How do Starlink IP addresses work with Geolocation? Does Starlink have access to IP address blocks for all coutnries and issue them out based on registration and/or GPS data? Or do all starlink customers worldwide get issued US IPs?
Starlink IPs are assigned to the closest ground station. I used Starlink during a transatlantic crossing. The first half of the trip our IP address was based in Madrid. At about 2/3 of the way it changed to a Virginia based IP. And as we got closer to the Caribbean a Miami based IP.
That would cause your active connections to break because the source IP changed entirely. Are you sure the IP changes abruptly, or they keep it for as long as the session is live? Though keeping the original IP would mean that, for example, if you are sailing around the world, you'd start getting worse and worse latency as all your data continues going to the original ground station which may be on the other side of the world at that point.
An interesting problem - I wonder what they truly do here. I suppose people expect interruptions with Starlink so doing an IP swap wouldn't be all that different to losing service due to obstruction for a few minutes.
IP addresses change all the time. It changes when connect to WiFi, it changes when enter new country, it changes when provider gives you new address. I cant tell if changes on mobile, it looks like mobile providers hand off to next tower, but there must be a limit of how far can go before routing breaks.
Everything retries cause there isn’t difference between new address or bad connection. Most of time we don’t notice cause not using device. Or because most connections are short lived.
I'm aware that the public IP changes when a phone (on which one hardly has much control over how things run anyway), switches from cellular to a WiFI network.
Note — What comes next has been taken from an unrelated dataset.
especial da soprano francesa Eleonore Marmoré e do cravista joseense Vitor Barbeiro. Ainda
Your comments are more practical (and maybe aimed at a layman's use of Starlink) but I am talking about the theory of Starlink supposedly interrupting a perfectly-working connection in order to change your IP, which interrupts everything, by design of TCP/conntrack. Whether that operation is fatal or not due to retries or whatever else is not my point at all.
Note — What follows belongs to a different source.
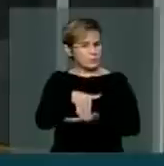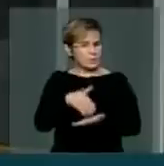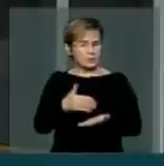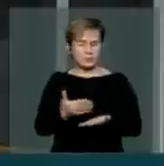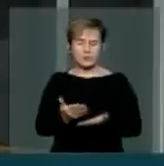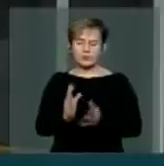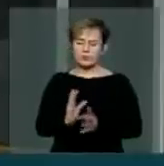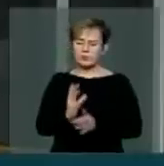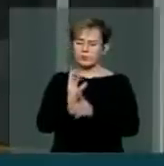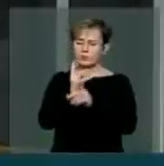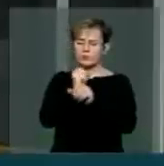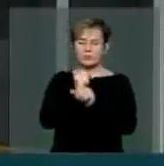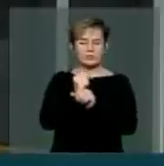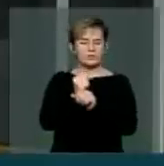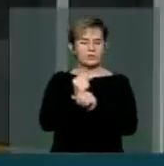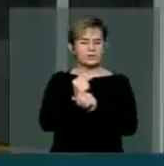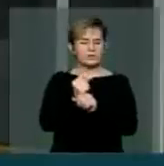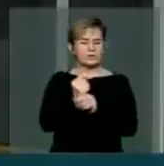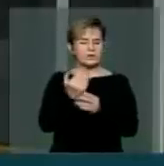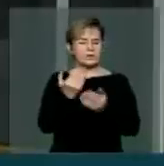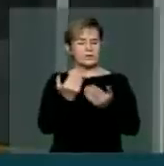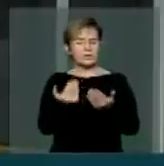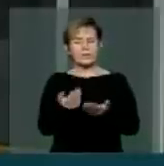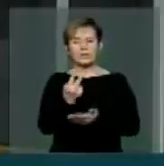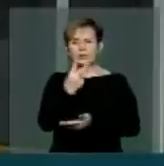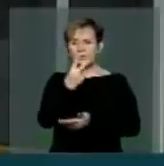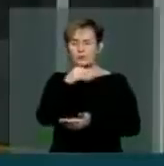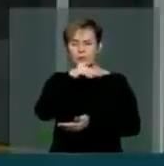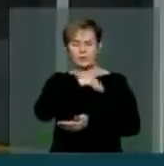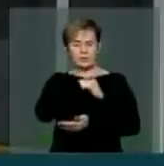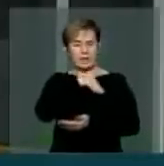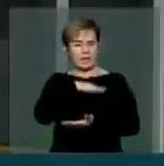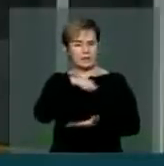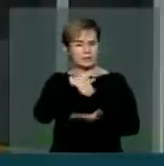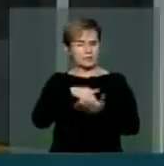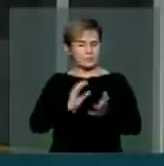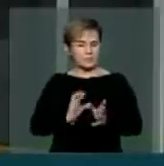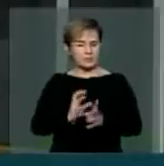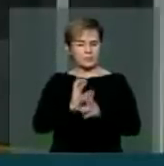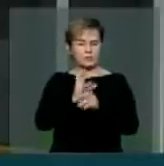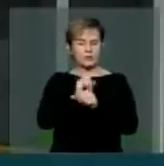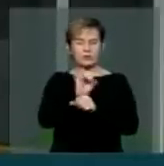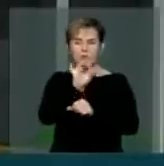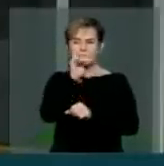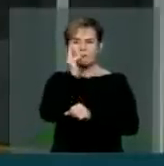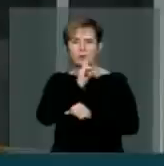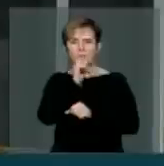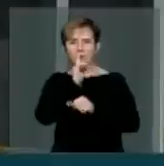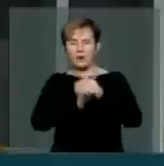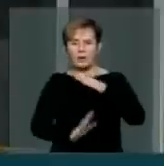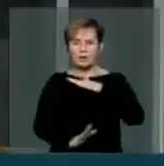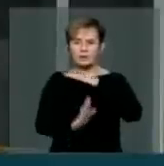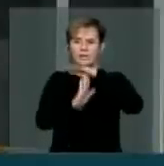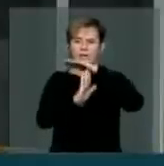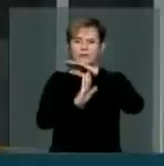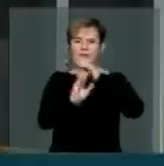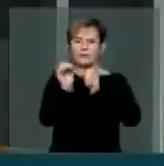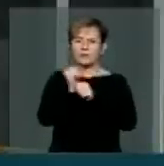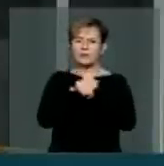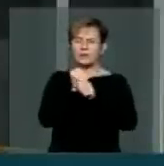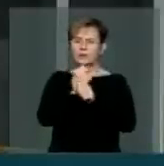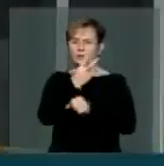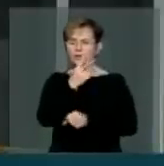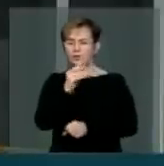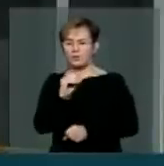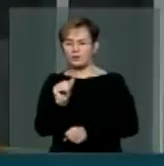E eu escalonei. Esses dois salários mínimos só vão alcançar o seu teto em 2015.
Also, ISPs at home don't randomly disconnect you to give you a new IP. They may give you a new IP when you disconnect and reconnect for other reasons, but they should never dump your connection on purpose just to give you a new IP for no reason. That's not good design at all, hence the question about how Starlink handles wanting to give you a new IP.
Who knows. I was busy sailing, cooking and fishing. One day my Google searches are Spanish prioritized, the next day they are American prioritized. Starlinks are relatively power hungry so we power it up, connect, gather weather and other tasks, and then power down.
What I do know is our IP changed depending on our geographic location.
Note that there's no such thing as "US IPs". GeoIP works by induction: "OK, this operator is in France, so all addresses in this range are probably in France; these ones are probably close to Paris, which is where this internal router is;" etc.
If I had to guess, you probably get the address of the base station whose signals reflect off the satellite, which is probably not very far from you, given the satellites are in LEO.
EDIT: I meant to say that you get an address in the ground station's subnetwork. I don't know if Starlink uses NAT.
GeoIP works by many different means. There are many different GeoIP databases which contain different data based on different opinions. Some are voluntarily reported, some by ping timings, some based on the registered address of the owner of the block of IPs, some based on business records, some based on third party reporting of other direct measurements, etc.
Sure there are. IP addresses assigned to an organization with a US address (typically by ARIN) are US IPs. Of course, there's nothing that requires those IPs to be used exclusively for destinations inside the US.
I hadnt even considered that there were multiple ground stations. I just assumed the Starlink satelites would just all bounce the signal back to base in the US.
Also, people in Europe don't want to have to take a round trip to space via America just to pull up IKEA's website hosted next door. That's a lot of pointless latency when you could bounce it down to a nearby ground station instead.